# Color Ring Resistance Classification

Illustration of Color Code Matrix

### Preface

In the field of automatic optical inspection (AOI), printed circuit board (PCB) defect detection is one of the inevitable procedures. Especially, as color ring resistances are in high-frequency occurence in the PCB, the false and missing detection of color ring resistances is particularly considerable.

Recently, some methods directly compare the pixel values of the color rings on the testing resistance with that on the standard resistance. However, the performance may be effected with illumination variance or resistance dispalcement (which means the image only contains a part of the resistance).

### Approach

In order to solve the above problems, I propose a color ring resistance detection network, called RingGCN, based on graph convolutional networks (GCNs). Aiming at the color ring characteristics (i.e., electronic color code) of the color ring resistance, RingGCN is designed in two stages:

• Firstly, extracting the color ring features through a CNN backbone from the input image.
• Then feeding the features with a statistics matrix into a GCN to regress a color code matrix.

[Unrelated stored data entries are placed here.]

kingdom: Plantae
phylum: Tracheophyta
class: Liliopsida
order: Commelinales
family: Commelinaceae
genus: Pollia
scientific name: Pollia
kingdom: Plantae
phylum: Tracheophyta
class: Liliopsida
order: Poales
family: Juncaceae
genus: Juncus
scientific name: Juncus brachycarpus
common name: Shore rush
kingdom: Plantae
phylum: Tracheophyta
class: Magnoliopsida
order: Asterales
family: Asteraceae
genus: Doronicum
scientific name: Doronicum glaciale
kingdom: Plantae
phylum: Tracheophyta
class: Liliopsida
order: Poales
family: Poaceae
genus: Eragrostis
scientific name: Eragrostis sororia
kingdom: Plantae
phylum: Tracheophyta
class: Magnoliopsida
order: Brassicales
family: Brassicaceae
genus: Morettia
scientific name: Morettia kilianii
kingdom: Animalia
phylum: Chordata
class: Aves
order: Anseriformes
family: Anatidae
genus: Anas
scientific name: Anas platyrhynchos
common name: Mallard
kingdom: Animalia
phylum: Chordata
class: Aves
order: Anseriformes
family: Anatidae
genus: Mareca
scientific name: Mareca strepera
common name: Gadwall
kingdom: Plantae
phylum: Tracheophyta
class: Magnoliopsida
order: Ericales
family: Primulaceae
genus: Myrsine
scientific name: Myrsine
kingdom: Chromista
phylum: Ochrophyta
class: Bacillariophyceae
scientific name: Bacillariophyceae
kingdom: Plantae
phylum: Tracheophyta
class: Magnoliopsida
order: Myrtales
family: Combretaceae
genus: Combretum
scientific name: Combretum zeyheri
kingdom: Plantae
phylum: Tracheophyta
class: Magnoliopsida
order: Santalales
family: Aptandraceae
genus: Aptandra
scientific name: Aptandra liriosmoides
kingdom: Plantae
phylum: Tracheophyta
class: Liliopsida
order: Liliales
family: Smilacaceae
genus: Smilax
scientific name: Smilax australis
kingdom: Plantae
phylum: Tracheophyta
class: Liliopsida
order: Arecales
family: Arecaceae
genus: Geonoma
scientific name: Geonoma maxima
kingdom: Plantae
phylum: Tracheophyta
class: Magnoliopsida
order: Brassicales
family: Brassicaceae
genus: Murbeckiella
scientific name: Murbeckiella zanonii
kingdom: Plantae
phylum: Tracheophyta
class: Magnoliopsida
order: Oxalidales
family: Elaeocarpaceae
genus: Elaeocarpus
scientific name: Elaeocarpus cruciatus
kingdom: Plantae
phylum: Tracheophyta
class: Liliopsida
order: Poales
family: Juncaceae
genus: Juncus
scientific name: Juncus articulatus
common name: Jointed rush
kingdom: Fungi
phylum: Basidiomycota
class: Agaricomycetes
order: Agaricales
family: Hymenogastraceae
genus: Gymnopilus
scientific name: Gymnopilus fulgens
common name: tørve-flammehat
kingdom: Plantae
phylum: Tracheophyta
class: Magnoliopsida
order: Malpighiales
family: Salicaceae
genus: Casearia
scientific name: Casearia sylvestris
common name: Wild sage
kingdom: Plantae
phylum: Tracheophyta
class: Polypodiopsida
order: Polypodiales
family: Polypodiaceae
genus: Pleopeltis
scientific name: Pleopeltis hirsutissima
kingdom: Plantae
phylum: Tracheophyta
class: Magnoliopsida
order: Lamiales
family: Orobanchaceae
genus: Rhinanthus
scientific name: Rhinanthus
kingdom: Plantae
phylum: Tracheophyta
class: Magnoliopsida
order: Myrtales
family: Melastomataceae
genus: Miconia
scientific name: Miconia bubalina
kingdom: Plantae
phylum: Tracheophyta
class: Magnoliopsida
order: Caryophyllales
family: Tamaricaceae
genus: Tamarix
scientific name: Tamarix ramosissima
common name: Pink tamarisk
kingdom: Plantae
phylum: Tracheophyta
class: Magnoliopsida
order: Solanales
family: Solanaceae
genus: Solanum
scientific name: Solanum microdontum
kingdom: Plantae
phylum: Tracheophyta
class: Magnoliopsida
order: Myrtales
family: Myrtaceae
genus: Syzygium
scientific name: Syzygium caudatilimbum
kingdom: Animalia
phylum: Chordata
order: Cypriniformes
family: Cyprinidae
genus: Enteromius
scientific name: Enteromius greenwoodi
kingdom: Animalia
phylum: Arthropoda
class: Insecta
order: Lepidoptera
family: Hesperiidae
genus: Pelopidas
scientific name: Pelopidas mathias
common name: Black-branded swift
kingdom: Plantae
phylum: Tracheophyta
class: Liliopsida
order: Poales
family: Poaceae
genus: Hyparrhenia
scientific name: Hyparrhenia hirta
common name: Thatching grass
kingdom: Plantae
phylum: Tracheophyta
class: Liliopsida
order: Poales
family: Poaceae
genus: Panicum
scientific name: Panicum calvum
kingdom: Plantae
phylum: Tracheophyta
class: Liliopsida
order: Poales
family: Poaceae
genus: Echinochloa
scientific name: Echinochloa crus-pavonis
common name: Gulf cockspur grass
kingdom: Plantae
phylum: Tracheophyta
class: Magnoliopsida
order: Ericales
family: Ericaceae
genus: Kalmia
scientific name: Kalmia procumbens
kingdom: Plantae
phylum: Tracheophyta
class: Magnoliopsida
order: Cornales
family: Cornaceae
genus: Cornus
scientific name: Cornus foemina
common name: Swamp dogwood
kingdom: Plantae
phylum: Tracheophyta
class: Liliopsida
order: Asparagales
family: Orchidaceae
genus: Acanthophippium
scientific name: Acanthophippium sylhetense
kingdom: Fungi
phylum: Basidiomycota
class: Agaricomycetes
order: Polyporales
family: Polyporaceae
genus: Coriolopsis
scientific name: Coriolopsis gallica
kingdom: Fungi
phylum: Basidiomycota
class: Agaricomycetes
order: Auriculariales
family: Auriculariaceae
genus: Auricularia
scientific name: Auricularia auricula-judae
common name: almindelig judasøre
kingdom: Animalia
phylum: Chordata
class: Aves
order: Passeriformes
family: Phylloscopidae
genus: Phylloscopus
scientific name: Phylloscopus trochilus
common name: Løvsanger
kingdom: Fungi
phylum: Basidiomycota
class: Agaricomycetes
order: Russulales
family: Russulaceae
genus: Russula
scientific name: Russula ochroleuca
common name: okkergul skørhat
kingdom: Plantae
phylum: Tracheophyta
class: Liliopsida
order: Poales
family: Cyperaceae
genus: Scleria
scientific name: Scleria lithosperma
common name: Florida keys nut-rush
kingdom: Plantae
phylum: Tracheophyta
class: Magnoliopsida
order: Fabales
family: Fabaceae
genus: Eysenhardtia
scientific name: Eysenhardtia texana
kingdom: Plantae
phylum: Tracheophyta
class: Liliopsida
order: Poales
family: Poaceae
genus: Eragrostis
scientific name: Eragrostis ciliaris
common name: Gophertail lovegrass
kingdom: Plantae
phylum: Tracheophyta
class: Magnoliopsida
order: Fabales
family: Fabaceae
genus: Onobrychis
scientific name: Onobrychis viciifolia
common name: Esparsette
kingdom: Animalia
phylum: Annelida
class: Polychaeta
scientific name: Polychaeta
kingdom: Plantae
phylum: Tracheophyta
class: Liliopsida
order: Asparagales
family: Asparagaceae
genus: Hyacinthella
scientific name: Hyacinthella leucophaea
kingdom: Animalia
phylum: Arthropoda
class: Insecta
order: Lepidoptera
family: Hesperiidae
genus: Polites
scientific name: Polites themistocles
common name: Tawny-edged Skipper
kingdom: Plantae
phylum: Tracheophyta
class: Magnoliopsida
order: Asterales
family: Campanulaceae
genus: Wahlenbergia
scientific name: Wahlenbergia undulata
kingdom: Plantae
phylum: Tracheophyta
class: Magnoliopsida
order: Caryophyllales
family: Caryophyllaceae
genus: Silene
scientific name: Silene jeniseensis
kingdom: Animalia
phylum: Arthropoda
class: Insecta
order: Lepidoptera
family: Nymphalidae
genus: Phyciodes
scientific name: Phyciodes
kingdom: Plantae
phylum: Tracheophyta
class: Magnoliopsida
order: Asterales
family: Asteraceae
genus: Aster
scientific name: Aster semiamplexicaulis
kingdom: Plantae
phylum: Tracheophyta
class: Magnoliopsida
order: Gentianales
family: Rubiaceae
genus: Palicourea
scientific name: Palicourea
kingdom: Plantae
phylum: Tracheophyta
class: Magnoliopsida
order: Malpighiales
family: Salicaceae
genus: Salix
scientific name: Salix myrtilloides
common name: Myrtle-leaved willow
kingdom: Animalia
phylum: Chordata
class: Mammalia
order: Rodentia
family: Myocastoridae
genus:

As shown in the above figure, the color code matrix $M\in\mathbb{R}^{12\times 12}$ represents the relative location among different color rings, where $12$ derives from the characteristic that 12 kinds of electronic colors are used to indicate the values or ratings of electronic components.

### Performance

The proposed RingGCN achieves a superior performance with only 1.3% false alarm rate (FAR) and 0% missing alarm rate (MAR). The algorithm has been deployed on the AOI machines with a rapid inference speed. Also, the whole solution owns a patent.